> **WHAT IS BEING ASKED**: From the data, copy out every line in which the word "goals" appears.

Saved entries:
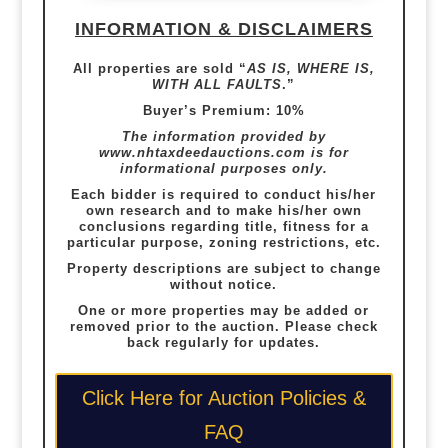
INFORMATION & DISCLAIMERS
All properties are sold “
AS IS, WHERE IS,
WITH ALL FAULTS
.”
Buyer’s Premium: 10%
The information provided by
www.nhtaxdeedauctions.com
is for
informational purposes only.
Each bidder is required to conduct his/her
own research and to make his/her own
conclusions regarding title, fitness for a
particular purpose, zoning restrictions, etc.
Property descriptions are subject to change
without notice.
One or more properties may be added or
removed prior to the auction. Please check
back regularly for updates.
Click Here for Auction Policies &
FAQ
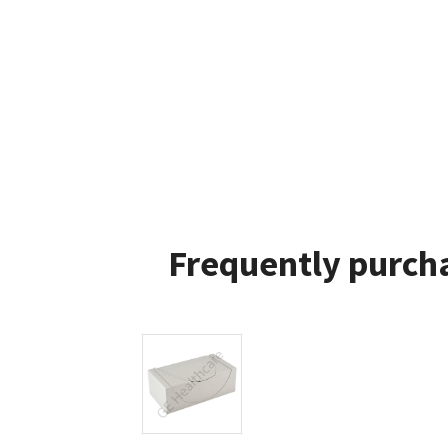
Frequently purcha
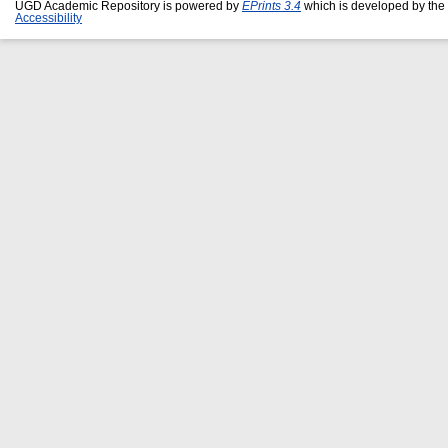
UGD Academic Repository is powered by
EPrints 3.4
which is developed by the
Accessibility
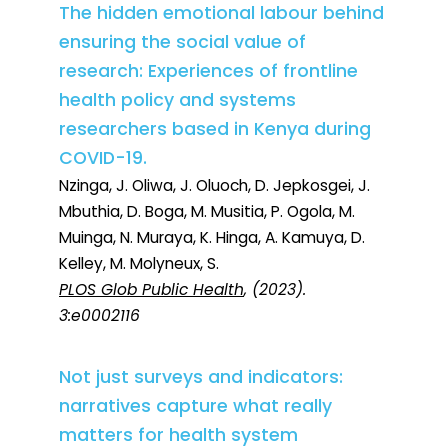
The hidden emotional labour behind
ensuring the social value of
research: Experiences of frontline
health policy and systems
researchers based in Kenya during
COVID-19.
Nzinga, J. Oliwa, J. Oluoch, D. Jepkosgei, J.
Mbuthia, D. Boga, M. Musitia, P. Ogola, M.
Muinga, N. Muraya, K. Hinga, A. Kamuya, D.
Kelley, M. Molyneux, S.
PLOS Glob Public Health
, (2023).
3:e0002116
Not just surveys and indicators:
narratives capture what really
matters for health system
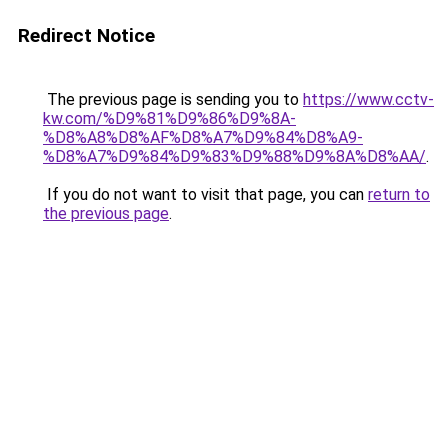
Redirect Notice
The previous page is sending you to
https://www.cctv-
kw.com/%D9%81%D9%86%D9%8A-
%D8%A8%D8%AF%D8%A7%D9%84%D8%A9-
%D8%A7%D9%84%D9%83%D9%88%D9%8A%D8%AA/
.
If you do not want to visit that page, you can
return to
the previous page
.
...
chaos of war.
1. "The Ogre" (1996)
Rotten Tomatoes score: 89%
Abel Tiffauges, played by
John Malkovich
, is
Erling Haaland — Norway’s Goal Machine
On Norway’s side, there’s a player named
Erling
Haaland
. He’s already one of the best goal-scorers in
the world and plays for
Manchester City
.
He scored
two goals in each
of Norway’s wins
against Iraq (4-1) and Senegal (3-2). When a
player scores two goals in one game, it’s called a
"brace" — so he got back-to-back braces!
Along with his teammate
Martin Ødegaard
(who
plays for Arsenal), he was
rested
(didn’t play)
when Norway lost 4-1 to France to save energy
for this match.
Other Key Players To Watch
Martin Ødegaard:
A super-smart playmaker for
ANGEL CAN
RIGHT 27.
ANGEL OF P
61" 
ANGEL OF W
---
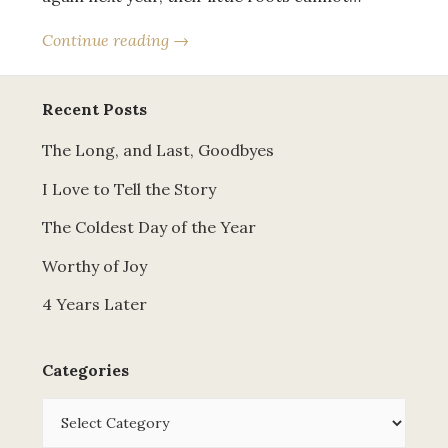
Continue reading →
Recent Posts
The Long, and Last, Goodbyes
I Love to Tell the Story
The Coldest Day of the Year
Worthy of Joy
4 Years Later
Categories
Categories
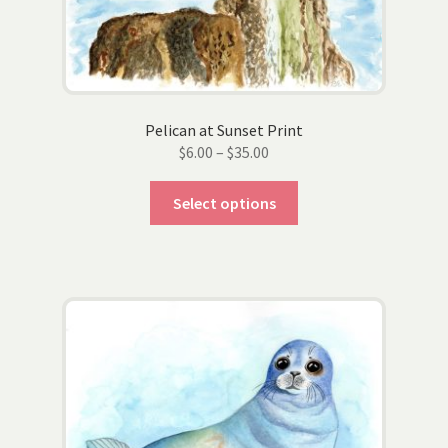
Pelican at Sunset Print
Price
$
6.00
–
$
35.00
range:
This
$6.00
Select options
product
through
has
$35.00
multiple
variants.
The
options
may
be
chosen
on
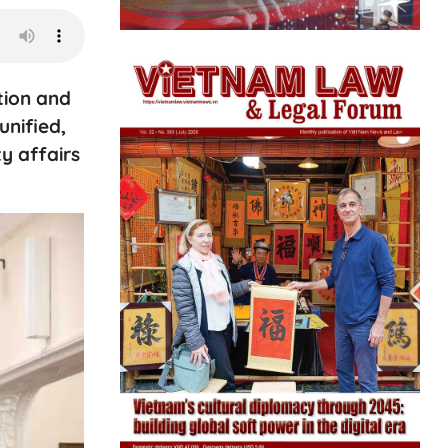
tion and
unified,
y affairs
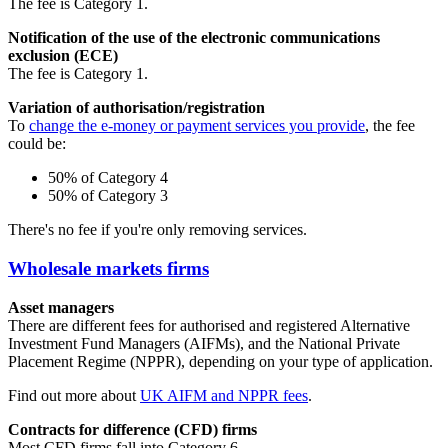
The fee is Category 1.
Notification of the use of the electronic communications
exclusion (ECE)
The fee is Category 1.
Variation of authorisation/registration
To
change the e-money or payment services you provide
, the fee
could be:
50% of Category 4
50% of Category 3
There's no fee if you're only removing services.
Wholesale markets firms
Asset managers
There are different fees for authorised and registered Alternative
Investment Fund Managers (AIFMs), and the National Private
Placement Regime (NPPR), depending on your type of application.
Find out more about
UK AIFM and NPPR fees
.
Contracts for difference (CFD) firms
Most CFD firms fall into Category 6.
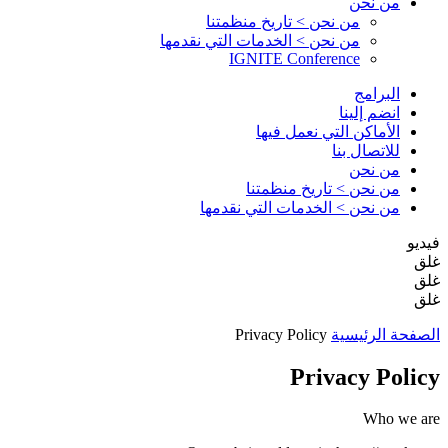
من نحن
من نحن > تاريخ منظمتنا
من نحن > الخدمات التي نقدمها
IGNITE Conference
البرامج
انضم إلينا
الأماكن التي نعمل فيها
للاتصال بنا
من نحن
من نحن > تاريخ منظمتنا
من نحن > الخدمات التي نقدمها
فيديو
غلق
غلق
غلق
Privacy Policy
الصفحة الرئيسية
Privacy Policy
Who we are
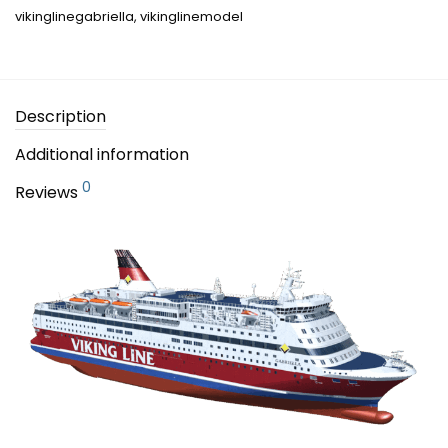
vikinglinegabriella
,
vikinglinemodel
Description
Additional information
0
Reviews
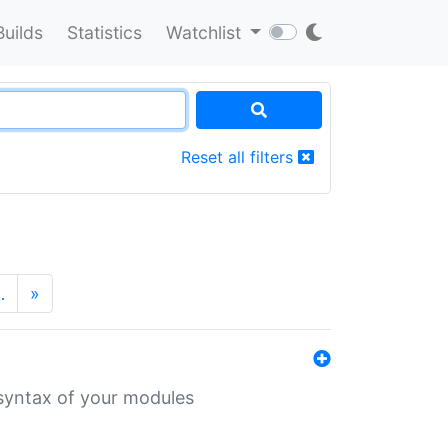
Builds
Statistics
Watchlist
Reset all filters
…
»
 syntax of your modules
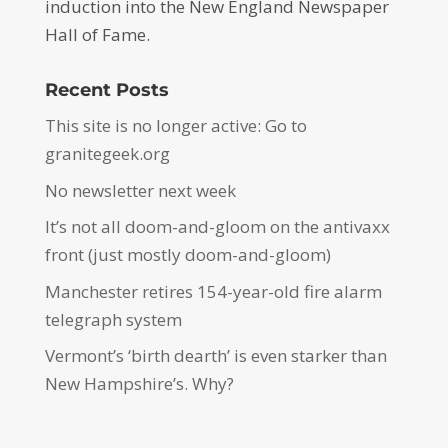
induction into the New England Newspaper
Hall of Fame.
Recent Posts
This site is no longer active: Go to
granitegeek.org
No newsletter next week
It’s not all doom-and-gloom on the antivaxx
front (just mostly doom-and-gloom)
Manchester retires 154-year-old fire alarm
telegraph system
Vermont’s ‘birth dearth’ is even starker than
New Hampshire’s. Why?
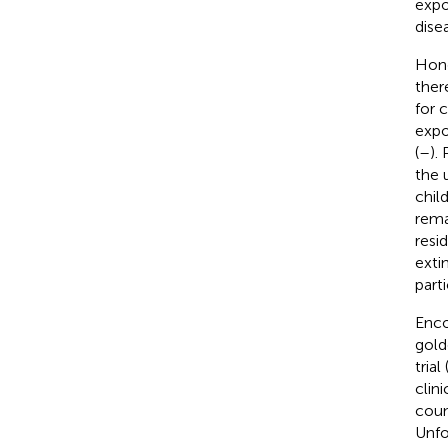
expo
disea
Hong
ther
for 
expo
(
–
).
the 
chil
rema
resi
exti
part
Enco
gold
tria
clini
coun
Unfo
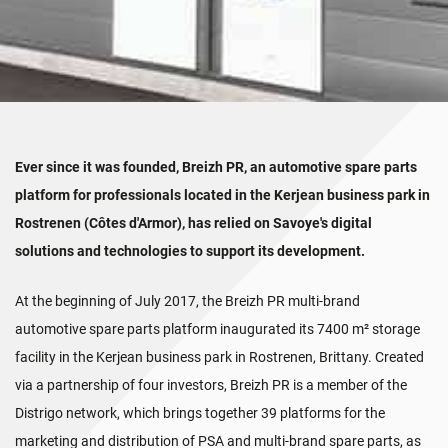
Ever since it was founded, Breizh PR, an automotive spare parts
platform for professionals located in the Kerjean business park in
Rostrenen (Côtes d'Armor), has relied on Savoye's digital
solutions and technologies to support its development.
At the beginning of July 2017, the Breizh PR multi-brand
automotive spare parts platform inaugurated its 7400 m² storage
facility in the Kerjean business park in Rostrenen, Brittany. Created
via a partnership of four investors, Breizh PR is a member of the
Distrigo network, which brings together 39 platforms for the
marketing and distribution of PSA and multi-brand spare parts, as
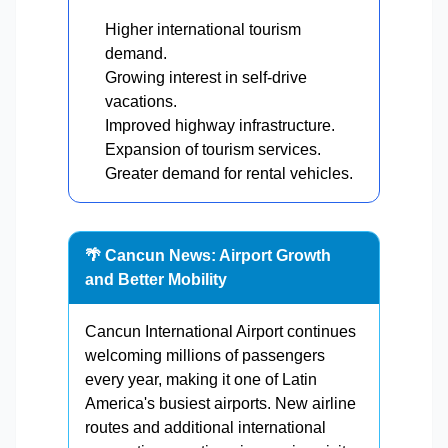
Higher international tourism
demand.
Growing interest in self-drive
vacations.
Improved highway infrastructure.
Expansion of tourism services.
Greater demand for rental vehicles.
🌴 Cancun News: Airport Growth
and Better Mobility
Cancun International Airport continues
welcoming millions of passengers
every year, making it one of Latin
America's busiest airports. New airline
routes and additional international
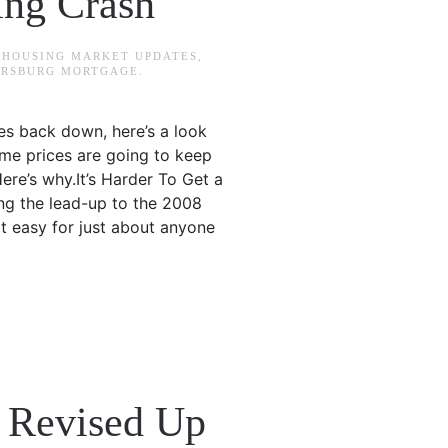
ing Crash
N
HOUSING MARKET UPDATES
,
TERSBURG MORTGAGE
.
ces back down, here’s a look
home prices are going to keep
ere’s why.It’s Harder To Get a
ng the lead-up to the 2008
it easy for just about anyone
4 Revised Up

> **RESPONSE BOX**:
two goals in each
player scores two goals in one game, it’s called a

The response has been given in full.